___ Текст для чтения
Видимо, сообразив обстоятельства, пятого июля Пьер Огюстен обращается прямо к Сартину, чем подает нам достаточно ясный намек, что он ведет какую-то хорошо законспирированную интригу, в том числе и с английским правительством, именно в паре с этим испытанным мастером всякого рода закулисной игры. Дело до того важно, до того не терпит никаких проволочек, что он осмеливается через Сартина переслать на подпись его величеству им самим составленный документ, причем составляет документ с такой дипломатической тонкостью, что документ предоставляет ему самые широкие, даже неограниченные полномочия, тогда как король имеет в виду всего лишь скорейший и тщательный розыск мифического памфлета. Вот этот замечательный документ:
«Мсье Бомарше, имея мои секретные указания, должен отбыть возможно скорее к цели своего назначения. Соблюдение тайны и скорое исполнение порученного явится самым любезным подтверждением его рвения к моей службе, которое он может мне дать.
______
Какого числа, согласно тексту для чтения, Пьер Огюстен обращается прямо к Сартину?
___ Предоставленные записи
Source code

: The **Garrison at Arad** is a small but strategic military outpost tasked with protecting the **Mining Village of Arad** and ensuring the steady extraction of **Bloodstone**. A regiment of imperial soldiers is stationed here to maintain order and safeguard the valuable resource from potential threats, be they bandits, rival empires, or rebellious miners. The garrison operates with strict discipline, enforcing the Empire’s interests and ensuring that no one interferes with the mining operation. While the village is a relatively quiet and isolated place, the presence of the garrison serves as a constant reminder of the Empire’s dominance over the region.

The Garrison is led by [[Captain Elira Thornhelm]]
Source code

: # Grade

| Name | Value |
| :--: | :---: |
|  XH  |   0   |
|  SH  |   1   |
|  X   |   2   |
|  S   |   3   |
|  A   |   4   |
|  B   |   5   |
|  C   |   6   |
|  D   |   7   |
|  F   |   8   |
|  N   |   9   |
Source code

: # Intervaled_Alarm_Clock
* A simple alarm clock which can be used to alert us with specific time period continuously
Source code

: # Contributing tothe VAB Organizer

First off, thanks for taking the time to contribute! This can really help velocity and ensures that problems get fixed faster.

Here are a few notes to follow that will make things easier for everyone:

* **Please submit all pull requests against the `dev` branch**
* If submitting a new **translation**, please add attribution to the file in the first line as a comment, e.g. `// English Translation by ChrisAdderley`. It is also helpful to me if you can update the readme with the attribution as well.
______
* [Ответ]: Пятого июля.